Of course, why would we want to celebrate Thanksgiving in such a way? Is there a way where we can recognize the evil that has been committed, mourn the mistakes and wrongdoings of our forefathers, but yet find a way to still celebrate our arrival? It seems twisted, and I’ve been trying to grapple with this problem for some time. I think, to me, Thanksgiving is not about the Pilgrims. Perhaps this is some cognitive dissonance. I just think it’s about being thankful for your current situation – not in relation to others, but just that you are happy you are where you are, and that you have some kind of support system around you that loves you. In this sense, I can still mourn the past while celebrating the present. Does the Thanksgiving narrative need to be about the Pilgrims?

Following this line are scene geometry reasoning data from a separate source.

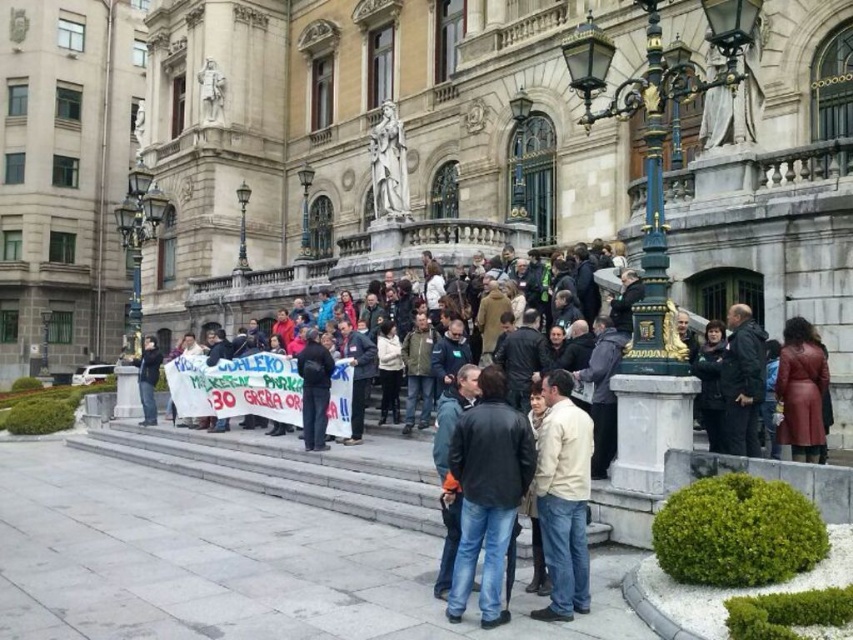
Does point (796, 346) come in front of point (148, 358)?

Yes.

Does leather coat at center have a lesser width compared to jeans at lower left?

Correct, leather coat at center's width is less than jeans at lower left's.

Who is more forward, (799, 384) or (149, 376)?

Point (799, 384) is more forward.

The image size is (853, 640). What are the coordinates of `leather coat at center` in the screenshot? It's located at (801, 390).

Between dark blue leather jacket at center and jeans at lower left, which one is positioned higher?

Positioned higher is jeans at lower left.

Between point (486, 528) and point (154, 416), which one is positioned in front?

Point (486, 528) is in front.

The height and width of the screenshot is (640, 853). Identify the location of dark blue leather jacket at center. (488, 493).

Is dark blue leather jacket at center closer to the viewer compared to light brown leather jacket at center?

Yes.

Is dark blue leather jacket at center positioned at the back of light brown leather jacket at center?

No.

Find the location of a particular element. dark blue leather jacket at center is located at coordinates (488, 493).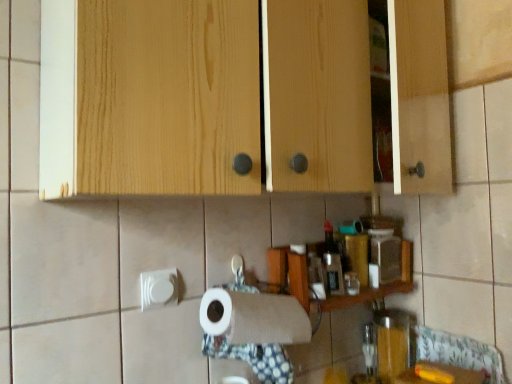
Question: Based on their positions, is smooth wooden counter at lower right located to the left or right of natural wood cabinet at upper center?

Choices:
 (A) left
 (B) right

Answer: (B)

Question: From their relative heights in the image, would you say smooth wooden counter at lower right is taller or shorter than natural wood cabinet at upper center?

Choices:
 (A) tall
 (B) short

Answer: (B)

Question: Estimate the real-world distances between objects in this image. Which object is farther from the wooden shelf at center?

Choices:
 (A) natural wood cabinet at upper center
 (B) translucent glass jar at lower right
 (C) smooth wooden counter at lower right

Answer: (A)

Question: Estimate the real-world distances between objects in this image. Which object is closer to the smooth wooden counter at lower right?

Choices:
 (A) natural wood cabinet at upper center
 (B) wooden shelf at center
 (C) translucent glass jar at lower right

Answer: (C)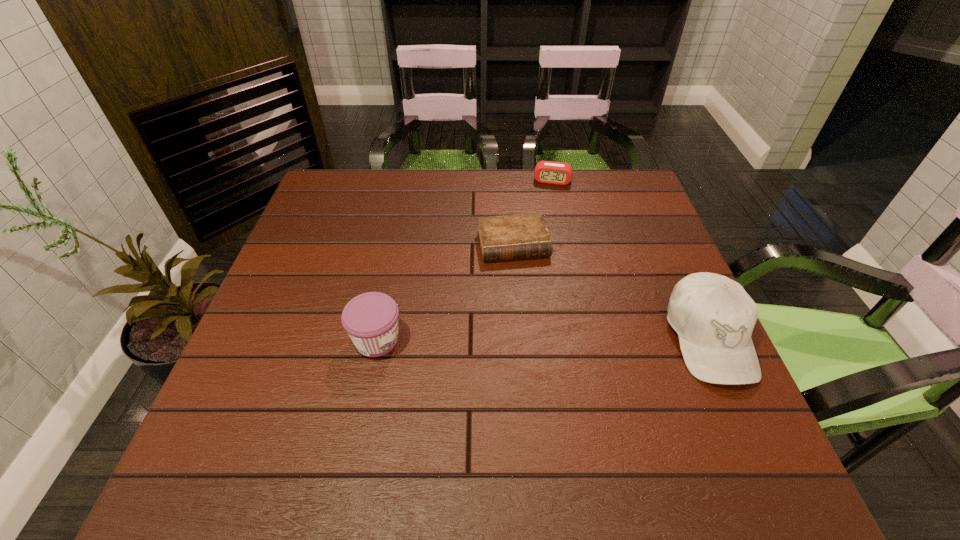
In the image, there is a desktop. Where is `vacant area at the far edge`? Image resolution: width=960 pixels, height=540 pixels. vacant area at the far edge is located at coordinates (566, 208).

This screenshot has height=540, width=960. I want to click on vacant region at the near edge, so coord(585,395).

In the image, there is a desktop. Find the location of `free space at the left edge`. free space at the left edge is located at coordinates (309, 218).

This screenshot has height=540, width=960. What are the coordinates of `vacant space at the right edge of the desktop` in the screenshot? It's located at (671, 354).

Locate an element on the screen. This screenshot has width=960, height=540. free space at the far left corner of the desktop is located at coordinates pos(363,171).

At what (x,y) coordinates should I click in order to perform the action: click on vacant area at the far right corner. Please return your answer as a coordinate pair (x, y). The image size is (960, 540). Looking at the image, I should click on (595, 170).

The width and height of the screenshot is (960, 540). In order to click on vacant area between the third shortest object and the diary in this screenshot , I will do `click(445, 292)`.

Find the location of a particular element. The width and height of the screenshot is (960, 540). vacant area between the baseball cap and the shortest object is located at coordinates (611, 292).

Image resolution: width=960 pixels, height=540 pixels. I want to click on empty space that is in between the baseball cap and the alarm clock, so click(x=631, y=259).

Where is `free spot between the third tallest object and the rightmost object`? The image size is (960, 540). free spot between the third tallest object and the rightmost object is located at coordinates (631, 259).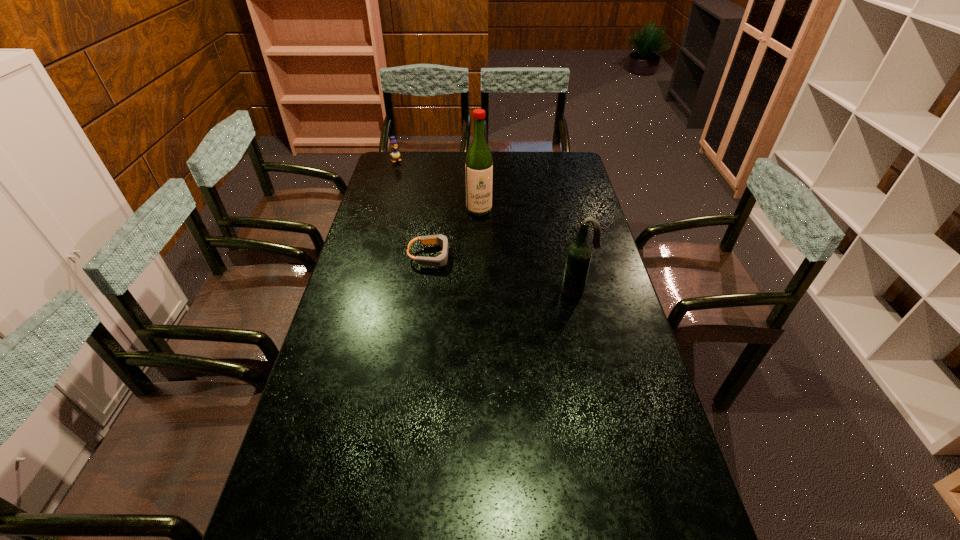
Identify the location of vacant space at the far edge of the desktop. (495, 163).

In order to click on vacant space at the near edge in this screenshot , I will do `click(497, 514)`.

This screenshot has width=960, height=540. Identify the location of vacant space at the left edge of the desktop. (365, 335).

At what (x,y) coordinates should I click in order to perform the action: click on free space at the right edge of the desktop. Please return your answer as a coordinate pair (x, y). Image resolution: width=960 pixels, height=540 pixels. Looking at the image, I should click on (588, 312).

In the image, there is a desktop. At what (x,y) coordinates should I click in order to perform the action: click on free space at the far left corner. Please return your answer as a coordinate pair (x, y). The image size is (960, 540). Looking at the image, I should click on 407,173.

Where is `unoccupied position between the third nearest object and the farthest object`? The height and width of the screenshot is (540, 960). unoccupied position between the third nearest object and the farthest object is located at coordinates (438, 185).

Find the location of a particular element. This screenshot has width=960, height=540. unoccupied position between the second tallest object and the third tallest object is located at coordinates 487,226.

Where is `unoccupied position between the duckling and the goggles`? This screenshot has height=540, width=960. unoccupied position between the duckling and the goggles is located at coordinates (414, 208).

And of course, what is a Thanksgiving post at Clark without mentioning Clark’s Thanksgiving dinner. This is the biggest cafeteria event of the year! Seriously, people wait in line an hour, sometimes two hours, earlier to get their food. And if you show up at 5, you can bet you won’t be even seeing food until 5:45, never mind trying to find seating. It’s a whole feast – turkey, gravy, mashed potatoes, cranberry sauce, green bean casserole, rolls, and more pies than you can imagine. They do something similar at Christmas, but nothing beats Thanksgiving.
Unless, of course, you just got accepted into the Psych Honor’s program!!!! And then, what else is better than to go to one of the best restaurants in Worcester, 111 Chophouse. So I missed out on a Clark classic – but made up for it in one of the best (and most expensive) dinners I’ve had. It was great to get out with my roommates before the break. It was super expensive – so expensive, we made a joke about Chophouse in our Money Psychology class, that if you wanted to rate someone’s looks by quantity instead of quality, that saying they looked “Chophouse” was probably the highest compliment you could give someone in Worcester.
“Damn, you are looking Chophouse today.”
So happy Thanksgiving! I’ll be sure to blog about my three Thanksgiving dinners I have at home (French Canadians don’t understand the point of only one feast).